◆ **Document text**
The objective function is added to the variable prob using a list comprehension. Since vars and costs are now dictionaries (with further internal dictionaries), they can be used as if they were tables, as for (w,b) in Routes will cycle through all the combinations/arcs. Note that i and j could have been used, but w and b are more meaningful.

# The objective function is added to 'prob' first
prob += (
    lpSum([vars[w][b] * costs[w][b] for (w, b) in Routes]),
    "Sum_of_Transporting_Costs",
)

The supply and demand constraints are added using a normal for loop and a list comprehension. Supply Constraints: For each warehouse in turn, the values of the decision variables (number of beer cases on arc) to each of the bars is summed, and then constrained to being less than or equal to the supply max for that warehouse. Demand Constraints: For each bar in turn, the values of the decision variables (number on arc) from each of the warehouses is summed, and then constrained to being greater than or equal to the demand minimum.

# The supply maximum constraints are added to prob for each supply node (warehouse)
for w in Warehouses:
    prob += (
        lpSum([vars[w][b] for b in Bars]) <= supply[w],
        f"Sum_of_Products_out_of_Warehouse_{w}",
    )

# The demand minimum constraints are added to prob for each demand node (bar)
for b in Bars:
    prob += (
        lpSum([vars[w][b] for w in Warehouses]) >= demand[b],
        f"Sum_of_Products_into_Bar{b}",
    )

Following this is the prob.writeLP line, and the rest as explained in previous examples.

The code for this example is found in BeerDistributionProblem.py

You will notice that the linear programme solution was also an integer solution. As long as Supply and Demand are integers, the linear programming solution will always be an integer. Read about naturally integer solutions for more details.

Extensions

Validation

Since we have guaranteed the Supply and Demand are integer, we know that the solution to the linear programme will be integer, so we don’t need to check the integrality of the solution.

Storage and “Buying In”

Transportation models are usually _balanced_, i.e., the total supply = the total demand. This is because extra supply usually must be stored somewhere (with an associated storage cost) and extra demand is usually satisfied by purchasing extra goods from alternative sources (this is know as “buying in” extra goods) or by substituting another product (incurring a penalty cost).

In The Beer Distribution Problem, the total supply is 5000 cases of beer, but the total demand is only for 4100 cases. The extra supply can be sent to an _dummy_ demand node. The cost of flow going to the dummy demand node is then the storage cost at each of the supply nodes.

◆ **Dataset**
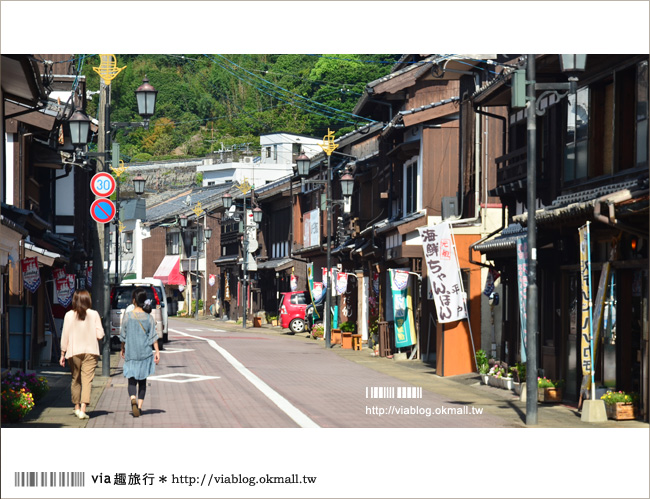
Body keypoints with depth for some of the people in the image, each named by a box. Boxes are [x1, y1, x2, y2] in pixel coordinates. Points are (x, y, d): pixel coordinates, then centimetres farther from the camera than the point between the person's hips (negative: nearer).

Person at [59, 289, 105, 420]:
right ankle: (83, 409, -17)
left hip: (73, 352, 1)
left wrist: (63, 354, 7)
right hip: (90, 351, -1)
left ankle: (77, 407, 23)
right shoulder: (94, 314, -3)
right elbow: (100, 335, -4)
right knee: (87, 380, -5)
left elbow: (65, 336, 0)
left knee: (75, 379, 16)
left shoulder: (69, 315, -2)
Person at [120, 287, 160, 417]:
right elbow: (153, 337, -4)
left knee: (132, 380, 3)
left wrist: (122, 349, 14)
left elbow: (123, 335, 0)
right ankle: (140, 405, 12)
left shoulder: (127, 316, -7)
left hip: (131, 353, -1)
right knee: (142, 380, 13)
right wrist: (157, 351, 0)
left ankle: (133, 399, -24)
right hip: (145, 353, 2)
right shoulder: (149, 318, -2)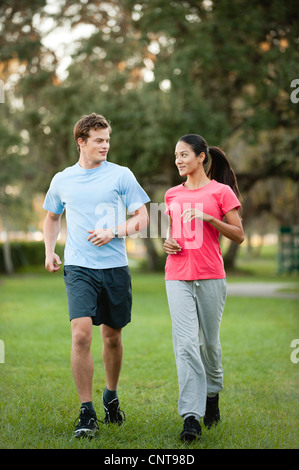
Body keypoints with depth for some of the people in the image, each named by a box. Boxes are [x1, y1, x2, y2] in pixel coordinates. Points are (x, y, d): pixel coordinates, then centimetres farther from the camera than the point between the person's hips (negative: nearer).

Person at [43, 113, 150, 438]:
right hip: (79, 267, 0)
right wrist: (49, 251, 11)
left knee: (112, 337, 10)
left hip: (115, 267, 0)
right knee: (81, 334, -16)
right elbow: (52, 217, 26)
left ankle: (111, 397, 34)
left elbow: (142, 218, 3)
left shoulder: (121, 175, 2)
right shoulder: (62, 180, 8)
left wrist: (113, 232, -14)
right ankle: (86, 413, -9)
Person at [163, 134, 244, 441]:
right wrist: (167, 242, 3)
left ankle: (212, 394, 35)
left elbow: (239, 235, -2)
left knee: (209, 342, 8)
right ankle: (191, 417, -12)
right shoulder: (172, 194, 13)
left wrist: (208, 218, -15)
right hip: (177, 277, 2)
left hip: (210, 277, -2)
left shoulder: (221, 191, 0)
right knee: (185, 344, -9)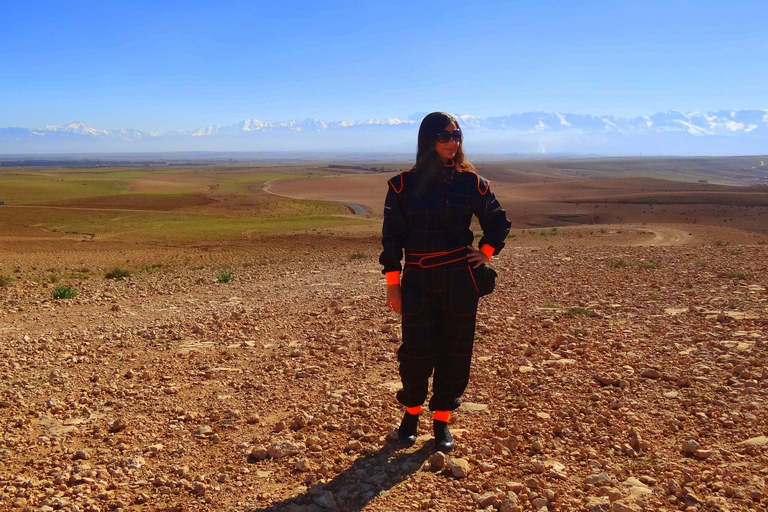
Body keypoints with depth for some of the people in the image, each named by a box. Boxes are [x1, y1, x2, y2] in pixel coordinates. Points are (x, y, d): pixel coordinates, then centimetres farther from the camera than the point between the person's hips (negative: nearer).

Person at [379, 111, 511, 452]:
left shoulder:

==

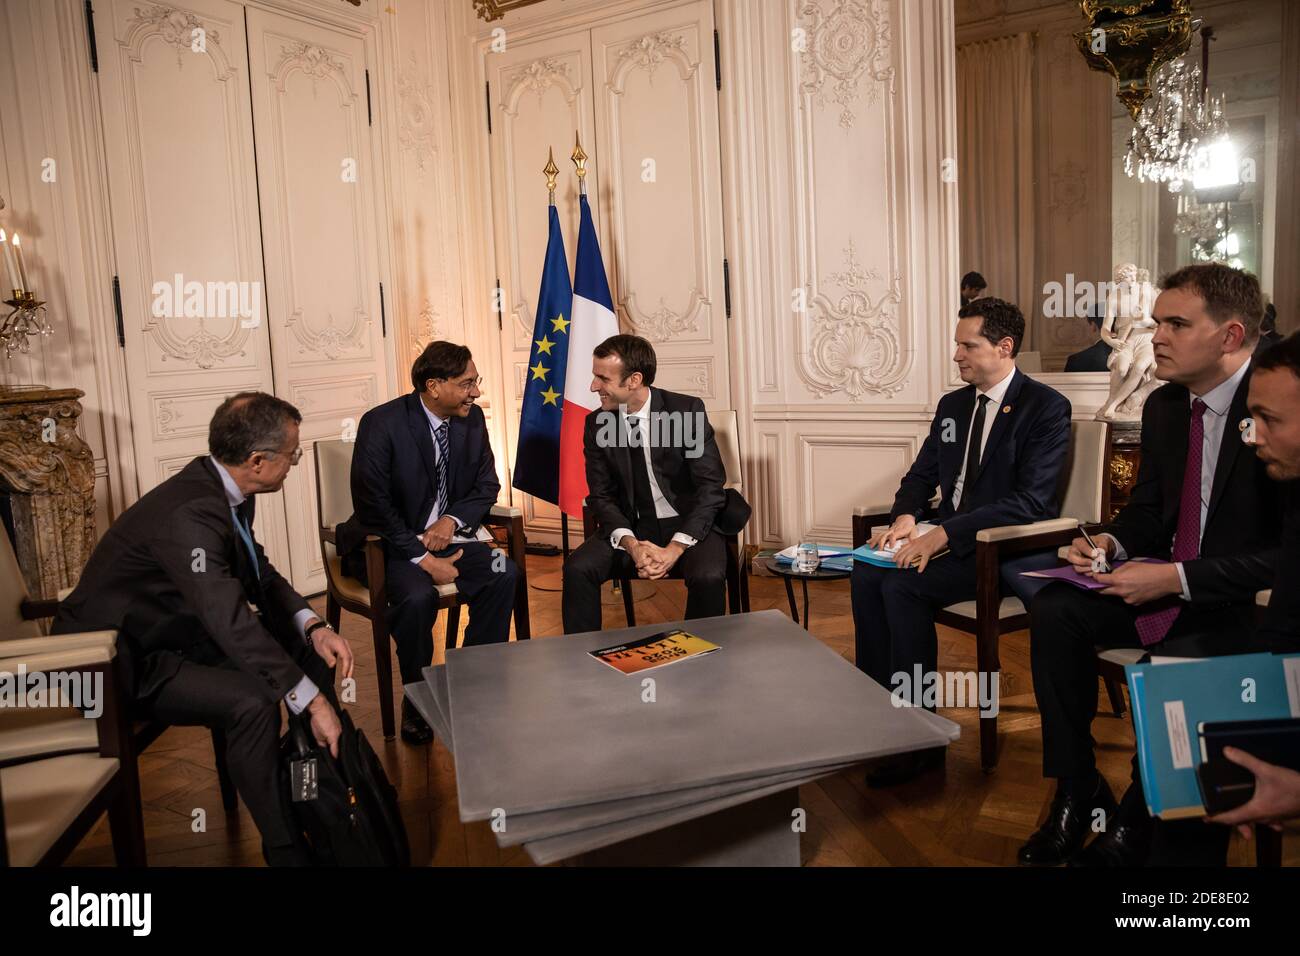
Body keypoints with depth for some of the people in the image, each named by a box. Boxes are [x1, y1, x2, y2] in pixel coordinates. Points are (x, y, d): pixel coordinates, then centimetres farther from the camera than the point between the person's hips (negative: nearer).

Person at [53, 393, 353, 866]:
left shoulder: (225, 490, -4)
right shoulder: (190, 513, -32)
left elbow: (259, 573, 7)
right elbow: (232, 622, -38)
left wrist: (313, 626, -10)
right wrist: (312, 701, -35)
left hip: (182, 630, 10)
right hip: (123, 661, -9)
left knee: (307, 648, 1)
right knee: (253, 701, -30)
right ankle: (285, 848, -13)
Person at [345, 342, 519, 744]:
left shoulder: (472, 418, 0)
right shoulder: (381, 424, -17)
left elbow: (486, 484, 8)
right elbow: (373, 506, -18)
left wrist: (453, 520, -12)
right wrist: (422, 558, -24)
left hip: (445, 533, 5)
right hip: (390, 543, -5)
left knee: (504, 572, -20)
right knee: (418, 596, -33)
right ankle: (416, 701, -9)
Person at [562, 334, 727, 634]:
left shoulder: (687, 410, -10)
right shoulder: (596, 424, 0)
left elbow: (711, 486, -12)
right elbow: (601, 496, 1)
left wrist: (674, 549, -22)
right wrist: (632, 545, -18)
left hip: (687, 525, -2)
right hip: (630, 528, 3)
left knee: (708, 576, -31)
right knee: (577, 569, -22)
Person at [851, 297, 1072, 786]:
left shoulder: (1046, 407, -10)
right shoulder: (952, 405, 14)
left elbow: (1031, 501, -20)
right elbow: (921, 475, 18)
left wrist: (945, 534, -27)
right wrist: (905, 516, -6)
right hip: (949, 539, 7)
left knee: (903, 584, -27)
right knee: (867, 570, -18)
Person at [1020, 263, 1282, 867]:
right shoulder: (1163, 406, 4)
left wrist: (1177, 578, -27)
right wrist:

◆ **Work instruction A**
Answer these questions from the Beer Distribution Problem text:
(i) What name is given to the objective function when it is added to prob?
(ii) Which file holds the code for this example?
(iii) What are the total supply and the total demand, in cases of beer?
◆ **Work instruction B**
Carry on writing the Beer Distribution Problem text, beginning right after its final sentence.

◆ **Exercise output A**
(i) Sum_of_Transporting_Costs
(ii) BeerDistributionProblem.py
(iii) The total supply is 5000 cases, and the total demand is 4100 cases.

◆ **Exercise output B**
../_images/extra_supply.jpg

This is added into the above model very simply. Since the objective function and constraints all operated on the original supply, demand and cost lists/dictionaries, the only changes that must be made to include another demand node are:

# Creates a dictionary for the number of units of supply for each supply node
supply = {"A": 1000, "B": 4000}

# Creates a list of all demand nodes
Bars = ["1", "2", "3", "4", "5", "D"]

# Creates a dictionary for the number of units of demand for each demand node
demand = {"1": 500, "2": 900, "3": 1800, "4": 200, "5": 700, "D": 900}

# Creates a list of costs of each transportation path
costs = [  # Bars
    # 1 2 3 4 5 D
    [2, 4, 5, 2, 1, 0],  # A   Warehouses
    [3, 1, 3, 2, 3, 0],  # B
]

The Bars list is expanded and the Demand dictionary is expanded to make the Dummy Demand require 900 crates, to balance the problem. The cost list is also expanded, to show the cost of “sending to the Dummy Node” which is realistically just leaving the stock at the warehouses. This may have an associated cost which could be entered here instead of the zeros. Note that the solution could still be solved when there was an unbalanced excess supply.

If a transportation problem has more demand than supply, we can balance the problem using a dummy supply node. Note that with excess demand, the problem is “Infeasible” when unbalanced.

Assume there has been a production problem and only 4000 cases of beer could be produced. Since the total demand is 4100, we need to get extra cases of beer from the dummy supply node.

The code for this example is found in BeerDistributionProblemWarehouseExtension.py

../_images/extra_demand.jpg

This dummy supply node is added in simply and logically into the Warehouse list, Supply dictionary, and costs list. The Supply value is chosen to balance the problem, and cost of transport is zero to all demand nodes.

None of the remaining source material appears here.